Figure 6. In vivo differentiation assay of the effect of miR-92b overexpression on liver repopulation capacity of EpCAM⁺ fetal liver cells.

(A) Histological examination verified the significant differences in the in vivo hepatic differentiation between two groups; (B) Tracing the differentiation of miR-92b overexpressed and control groups in the liver by using fluorescent microscope. Large clusters of red fluorescence-positive cells with hepatocyte morphology were observed in the control group, and only small satellite clusters of GFP positive cells with the small oval cell morphology could be observed in the miR-92b overexpressed group. 200×(A and B).

Figure 7. Predicting functional target genes of miR-92b.

(A) In vivo screening potential targets of miR-92b in EpCAM⁺ fetal liver cells by using customized microarray analysis. The data showed that 7.96% (34/427) of predicted target genes in miR-92b overexpressed EpCAM⁺ cells were expressed lower than that in the counterpart. And 22 genes of which that relative fold changes less than 0.5 were considered as potential function targets of miR-92b; (B) Overall, 18 of the 22 3′UTR constructs demonstrated a significant reduction in luciferase activity for 293T cells overexpressing miR-92b (293T-pri-miR-92b), especially C/EBPß; (C) Potential targets could be classified in three aspects: biological process, molecular function and cellular component by using gene function analysis software; (D) Gene ontology analysis of the predicted target genes was performed with Blast2go software.
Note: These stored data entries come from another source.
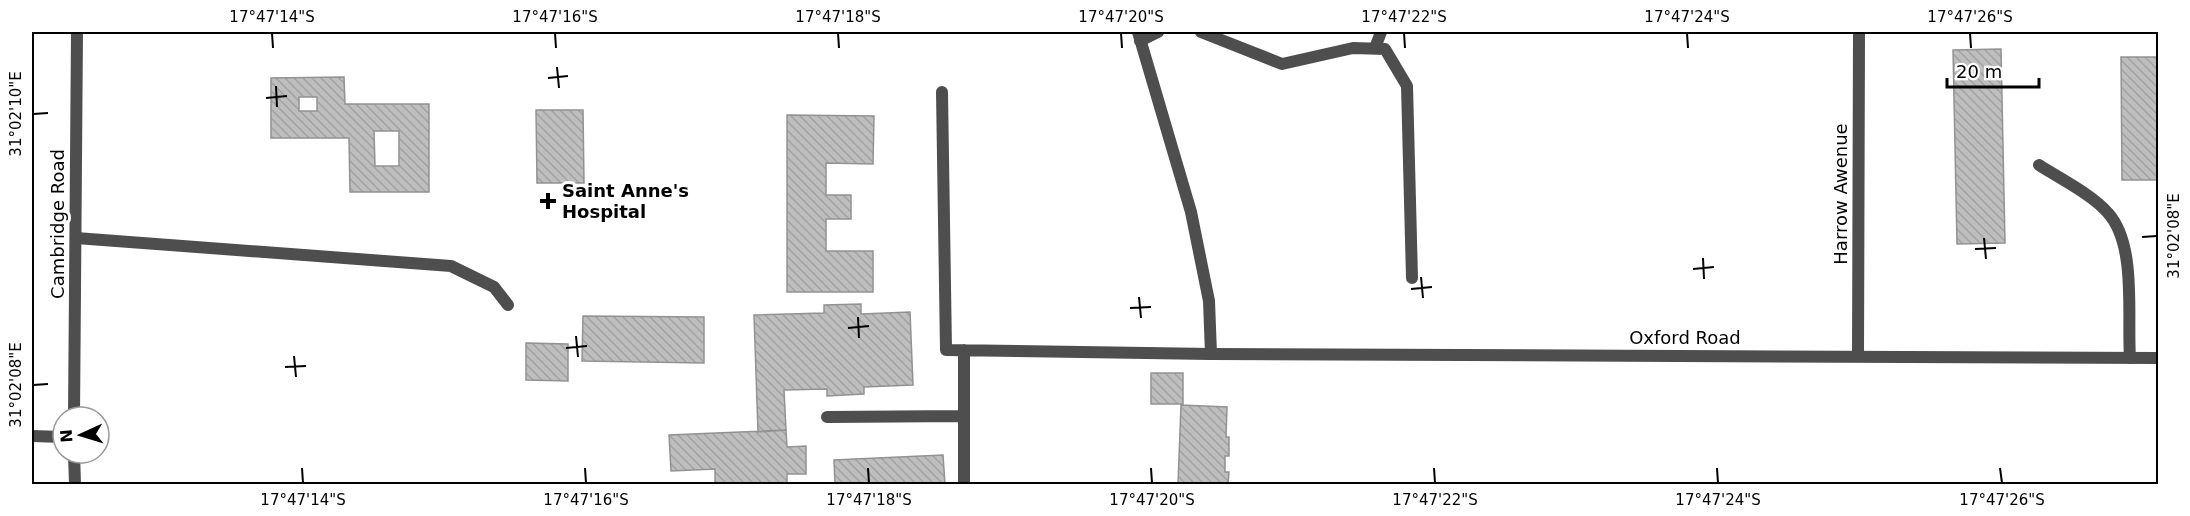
<svg xmlns="http://www.w3.org/2000/svg" width="2190" height="516" viewBox="0 0 2190 516" font-family="'DejaVu Sans',sans-serif">
  <defs>
    <pattern id="building-back-hatch" width="6" height="6" patternUnits="userSpaceOnUse" patternTransform="scale(1.5)"><rect width="6" height="6" fill="#bebebe"/><path d="M-1 5l2 2M0 0l6 6M5-1l2 2" fill="none" stroke="#a2a2a2"/></pattern>
  </defs>
  <rect width="100%" height="100%" fill="#fff"/>
  <path fill="url(#building-back-hatch)" stroke="#929292" stroke-width="1.5" fill-rule="evenodd" d="M2001,49L2005,243L1957,244L1953,50Z
    M2121,57H2158V180H2122Z
    M344,77L345,104H429V192H350L349,138H271V78ZM299,97H317V111H299ZM374,131H399V166H375Z
    M536,110H583L584,183H537Z
    M787,115L874,116L873,164L826,163V195H851V219H826V251H873V292H787Z
    M861,304V314L910,312L913,385L864,387V394L827,396V389L784,390L786,430L758,432L754,315L824,313V305Z
    M583,316L704,317V363L582,361Z
    M526,343L568,344V381L526,380Z
    M1151,373H1183V404H1151Z
    M1181,405L1227,407L1226,437H1229V456H1225V472H1229L1228,484H1178Z
    M786,430L787,447L806,446V474H787V484H715V469L671,471L669,435Z
    M943,455L945,484H835L834,460Z"/>
  <g fill="none" stroke-linecap="round" stroke-linejoin="round">
    <path stroke="#4e4e4e" stroke-width="12" d="M1201,32L1282,64L1353,48L1385,49L1407,86L1412,278
      M1140,41L1158,32
      M1375,48L1381,32
      M942,92L946,350L1211,354L1209,301L1191,212L1138,32
      M2039,165C2059,178 2093,195 2108,213C2137,245 2127,316 2130,358
      M76,238L451,266L494,287L508,305
      M827,417L964,416
      M964,484V350"/>
    <path stroke="#4e4e4e" stroke-width="12" d="M1211,354L2158,358
      M1858,357L1859,32
      M74,417L77,32
      M32,436L63,437
      M74,453L75,484"/>
  </g>
  <path fill="none" stroke="#000" stroke-width="2" d="M272,33L273,48M555,33L556,48M838,33L839,48M1121,33L1122,48M1404,33L1405,48M1687,33L1688,48M1970,33L1971,48M557,67L559,88M548,78L568,76M276,86L277,107M266,98L287,96M33,114L48,113M2142,237L2157,236M1984,238L1986,259M1975,249L1996,248M1703,258L1704,279M1693,269L1714,267M1421,277L1423,298M1411,289L1432,287M1139,297L1141,318M1130,308L1151,307M858,317L859,338M848,328L869,326M576,336L578,357M566,348L587,346M294,356L296,377M285,367L306,366M33,385L48,384M302,468L303,483M585,468L586,483M868,468L869,483M1151,468L1152,483M1434,468L1435,483M1717,468L1718,483M2000,468L2002,483"/>
  <path fill="#000" stroke="#fff" stroke-width="2" d="M545 192h6v6h6v6h-6v6h-6v-6h-6v-6h6z"/>
  <g text-anchor="middle" stroke-width="6" stroke-linejoin="round" paint-order="stroke">
    <g font-size="18" font-weight="bold" fill="#000" stroke="#fff" text-anchor="start">
      <text x="562" y="197">Saint Anne's<tspan x="562" dy="21">Hospital</tspan></text>
    </g>
    <g font-size="18" fill="#000" stroke="#fff">
      <text transform="translate(1841 194) rotate(-90)" y="6">Harrow Awenue</text>
      <text transform="translate(58 224) rotate(-90)" y="6">Cambridge Road</text>
      <text x="1685" y="344">Oxford Road</text>
    </g>
  </g>
  <rect width="2190" height="516" fill="none" stroke="#ffffff" stroke-width="66"/>
  <g transform="translate(81 435) rotate(266)"><circle r="28" fill="#ffffff" stroke="#999999" stroke-width="1.5"/>
  <path d="M0-4.5L10 22L0 15L-10 22Z" fill="#000000"/>
  <text y="-9" font-size="16" font-weight="bold" text-anchor="middle" fill="#000000">N</text>
  </g>
  <path d="M1947 78v9h92v-9" fill="none" stroke="#000000" stroke-width="3"/>
  <text x="1956" y="78" font-size="18" fill="#000000" stroke="#ffffff" stroke-width="4.5" paint-order="stroke">20 m</text>
  <rect x="33" y="33" width="2124" height="450" fill="none" stroke="#000" stroke-width="2"/>
  <g font-size="15" text-anchor="middle" fill="#000">
    <text x="272" y="22">17°47'14"S</text>
    <text x="555" y="22">17°47'16"S</text>
    <text x="838" y="22">17°47'18"S</text>
    <text x="1121" y="22">17°47'20"S</text>
    <text x="1404" y="22">17°47'22"S</text>
    <text x="1687" y="22">17°47'24"S</text>
    <text x="1970" y="22">17°47'26"S</text>
    <text transform="translate(16 114) rotate(-90)" y="5">31°02'10"E</text>
    <text transform="translate(2174 236) rotate(-90)" y="5">31°02'08"E</text>
    <text transform="translate(16 385) rotate(-90)" y="5">31°02'08"E</text>
    <text x="303" y="505">17°47'14"S</text>
    <text x="586" y="505">17°47'16"S</text>
    <text x="869" y="505">17°47'18"S</text>
    <text x="1152" y="505">17°47'20"S</text>
    <text x="1435" y="505">17°47'22"S</text>
    <text x="1718" y="505">17°47'24"S</text>
    <text x="2002" y="505">17°47'26"S</text>
  </g>
</svg>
The functions of many target genes were grouped in the categories of cell differentiation, transcription factor, organ development and regulation of cell proliferation, for choosing the genes involved in differentiation that specially mediated by mir-92b.
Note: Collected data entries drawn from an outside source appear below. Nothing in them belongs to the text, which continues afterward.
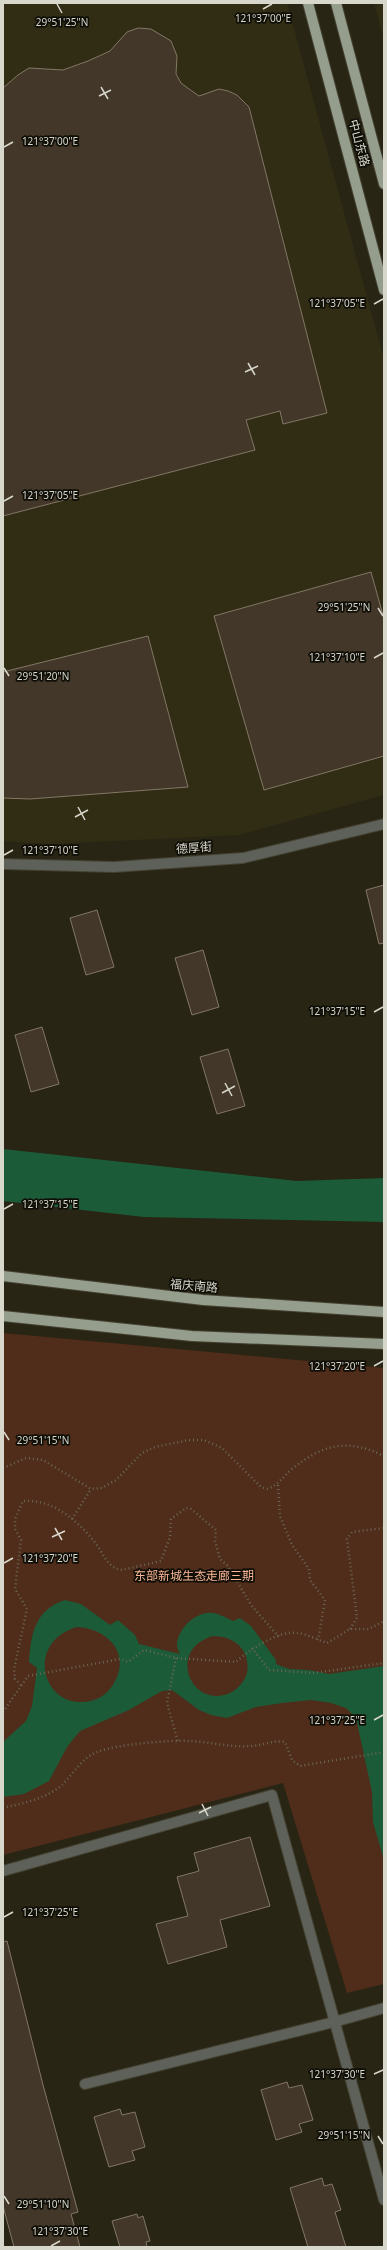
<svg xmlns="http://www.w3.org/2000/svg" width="387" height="2250" font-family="'Noto Sans','Noto Sans SC',sans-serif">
<rect width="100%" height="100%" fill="#282514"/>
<g fill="#312d15">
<path d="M3 3H287L384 359V795L239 835 51 844 3 841Z"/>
<path d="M374 3H384V40Z"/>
</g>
<path fill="#502c1a" d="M3 1333 384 1368V1984L347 1993 283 1783 3 1855Z"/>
<g fill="#1c5b38" fill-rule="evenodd">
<path d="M3 1149 297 1181 384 1178V1222L144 1217 3 1201Z"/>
<path d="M65 1600 81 1604 110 1625 118 1620 135 1635 139 1644 180 1654C179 1652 177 1648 177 1645 177 1629 197 1610 213 1613 220 1614 227 1618 233 1621L240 1618 251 1626 276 1660V1664L289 1669 309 1670 329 1674 384 1666V1860L373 1822 372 1792 356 1718 346 1708 331 1703 311 1700 282 1703 256 1707 227 1718 211 1715 199 1710 172 1690 162 1691 129 1710 80 1731 67 1747 49 1781 24 1794 3 1797V1742L26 1721 32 1706 37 1668 29 1662C31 1633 35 1610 65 1600ZM77 1627C101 1628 127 1646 118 1674 114 1686 106 1696 94 1700 44 1715 22 1643 77 1627ZM213 1636C234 1636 251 1650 247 1673 245 1680 239 1688 232 1692 192 1712 165 1650 213 1636Z"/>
</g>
<g fill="#423728" stroke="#837665">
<path d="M138 28 151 29 171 41 177 56 176 74 181 83 189 89 199 96 219 89 228 91 237 95 249 107 327 413 283 424 280 411 246 420 255 450 3 516V88L18 75 29 68 63 70 88 61 110 51 127 32Z"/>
<path d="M371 572 384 619V756L264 790 214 616Z"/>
<path d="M148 636 188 787 30 799 3 798V672Z"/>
<path d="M384 885V943L379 944 366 890Z"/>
<path d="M97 910 114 967 86 975 70 918Z"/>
<path d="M203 950 219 1007 192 1015 175 958Z"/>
<path d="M42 1027 59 1084 31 1092 15 1035Z"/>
<path d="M228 1049 245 1106 217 1114 200 1057Z"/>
<path d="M250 1837 270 1906 220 1920 227 1947 168 1964 156 1924 188 1916 177 1877 199 1871 194 1853Z"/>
<path d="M7 1941 43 2085 78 2212 71 2214 80 2247H14L3 2206V1942Z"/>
<path d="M287 2082 289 2088 302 2085 313 2120 299 2124 302 2132 276 2140 261 2090Z"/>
<path d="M120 2109 122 2115 135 2112 145 2147 132 2151 135 2160 109 2167 94 2117Z"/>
<path d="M322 2178 324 2186 332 2184 341 2210 335 2212 346 2247H308L290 2188Z"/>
<path d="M137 2214 138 2218 143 2216 150 2241 146 2242 147 2247H120L112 2221Z"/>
</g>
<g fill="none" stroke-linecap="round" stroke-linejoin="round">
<g stroke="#444131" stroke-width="12">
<path id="minor" d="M85 2084 334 2022"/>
</g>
<g stroke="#444131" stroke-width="12">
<g id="tertiary">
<path d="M3 864 114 867 243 858 384 824"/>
<path d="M3 1871 272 1795 384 2200"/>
<path d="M334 2022 384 2008"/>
</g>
</g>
<g stroke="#444131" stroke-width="12">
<g id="primary">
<path d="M308 3 384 290"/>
<path d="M336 3 384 184"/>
<path d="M3 1276 203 1300 384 1312"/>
<path d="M3 1316 192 1336 384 1344"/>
</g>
</g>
<g stroke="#6a6758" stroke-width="2.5" stroke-dasharray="1 3" stroke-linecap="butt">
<path d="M3 1468 26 1458 43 1460 91 1489 102 1488 116 1480 142 1453 155 1447 189 1440H204L222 1448 261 1487 268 1489C279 1484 283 1477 292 1469 323 1444 348 1438 384 1456"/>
<path d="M278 1485 280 1516 292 1545 309 1569 310 1580 325 1600 318 1640"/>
<path d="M72 1519 91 1489"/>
<path d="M350 1629 357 1618 347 1539 352 1532 384 1528"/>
<path d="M252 1648 269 1670 313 1673 384 1663"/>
<path d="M176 1658 167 1703 178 1742"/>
<path d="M21 1685 15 1679 14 1669 27 1609 15 1589 21 1540 15 1529V1519L23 1501C52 1499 76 1519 93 1540 103 1551 106 1568 122 1570L161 1561 170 1537 171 1519 186 1508 191 1509 216 1530 215 1541 220 1559 228 1566 251 1605 279 1637"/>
<path d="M3 1712 28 1676 120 1659 128 1662 144 1650 176 1658 236 1662C249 1650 279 1630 297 1633 307 1634 318 1640 327 1643L350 1629H369L384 1621"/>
<path d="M3 1808C23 1803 46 1799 62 1785 73 1774 83 1757 97 1752 117 1744 170 1740 191 1741 211 1742 232 1748 252 1746 264 1745 273 1740 285 1742L292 1760 300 1766 384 1752"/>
</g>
<use href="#minor" stroke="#5d6159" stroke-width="10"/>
<use href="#tertiary" stroke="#5d6159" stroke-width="10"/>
<use href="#primary" stroke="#959d8c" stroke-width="10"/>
</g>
<path fill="none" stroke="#d8d7cc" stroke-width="1.5" d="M57 4 62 13M263 9 272 4M101 87 108 99M99 96 111 90M4 147 13 142M374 304 383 299M248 363 255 375M245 372 258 366M4 501 13 496M378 608 383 616M374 658 383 653M4 668 9 676M78 807 85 820M75 817 88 810M4 855 13 850M374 1012 383 1007M225 1083 232 1096M222 1093 235 1086M4 1209 13 1204M374 1366 383 1361M4 1432 9 1440M55 1528 62 1540M52 1537 65 1531M4 1563 13 1558M374 1720 383 1715M202 1804 208 1816M199 1813 211 1807M4 1917 13 1912M374 2074 383 2070M378 2136 383 2144M4 2196 9 2204M51 2246 60 2241"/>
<g text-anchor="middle" stroke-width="3.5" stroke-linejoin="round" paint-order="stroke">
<g font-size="12" fill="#d8d7cc" stroke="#0f0e07">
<text transform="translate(359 143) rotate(75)" y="4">中山东路</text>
<text transform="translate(194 848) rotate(-4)" y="4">德厚街</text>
<text transform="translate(194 1286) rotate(5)" y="4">福庆南路</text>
</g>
<g font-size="12" fill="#fbb594" stroke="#0f0e07">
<text x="194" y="1580">东部新城生态走廊三期</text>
</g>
</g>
<g font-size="10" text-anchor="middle" fill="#d8d7cc" stroke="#0f0e07" stroke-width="3.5" stroke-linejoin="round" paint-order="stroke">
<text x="263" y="22">121°37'00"E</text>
<text x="62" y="26">29°51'25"N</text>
<text x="50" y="145">121°37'00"E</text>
<text x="337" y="307">121°37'05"E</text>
<text x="50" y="499">121°37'05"E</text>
<text x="344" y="611">29°51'25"N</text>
<text x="337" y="661">121°37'10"E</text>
<text x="43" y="680">29°51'20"N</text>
<text x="50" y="854">121°37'10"E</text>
<text x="337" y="1015">121°37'15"E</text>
<text x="50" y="1208">121°37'15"E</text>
<text x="337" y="1370">121°37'20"E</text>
<text x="43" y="1444">29°51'15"N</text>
<text x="50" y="1562">121°37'20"E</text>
<text x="337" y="1724">121°37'25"E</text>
<text x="50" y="1916">121°37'25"E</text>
<text x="337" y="2078">121°37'30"E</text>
<text x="344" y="2139">29°51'15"N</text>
<text x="43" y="2208">29°51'10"N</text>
<text x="60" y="2235">121°37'30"E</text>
</g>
<rect width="387" height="2250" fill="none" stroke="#d8d7cc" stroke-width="8"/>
</svg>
Figure 8. C/EBPß is a direct functional target of miR-92b.

(A) Diagram depicting the 3′UTR reporter assay. The 3′UTR of the C/EBPß, Gata2 and Foxg1 genes contain putative target sites with the position of seed sequences as indicated; (B) Fetal liver cells transfected with pri-miR-92b and a luciferanse reporter containing a fragment of the 3′UTR harboring either the miR-92b binding site (Luc-C/EBPß, Luc-Gata2, Luc-Foxg1) or a mutant (Luc-C/EBPß-M, Luc-Gata2-M, Luc-Foxg1-M). The assays showed that luciferase activities in the Luc-C/EBPß, Luc-Gata2, Luc-Foxg1 groups were significantly decreased compared to the luciferase activities of the mutant and control groups; (C) When restoring the C/EBPß expression in miR-92b overexpressed fetal liver cells by transfecting pcDNA-C/EBPß-M constructs, increase of ALB production in miR-92b overexpressed fetal liver cells could be observed, while there are no significant changes about ALB production in mir-92b overexpressed fetal liver cells transfected with pcDNA-C/EBPß, pcDNA-Foxg1, pcDNA-Foxg1-M, pcDNA-Gata2 and pcDNA-Gata2-M, respectively. (D) Cell cycle analysis showed the rescue effects of C/EBPß in miR92b overexpressed fetal liver cells. The significantly increase in G1 phase and decrease in S and G2/M phase could be observed when restoring the C/EBPß expression in miR-92b overexpressed fetal liver cells by transfecting pcDNA-C/EBPß-M.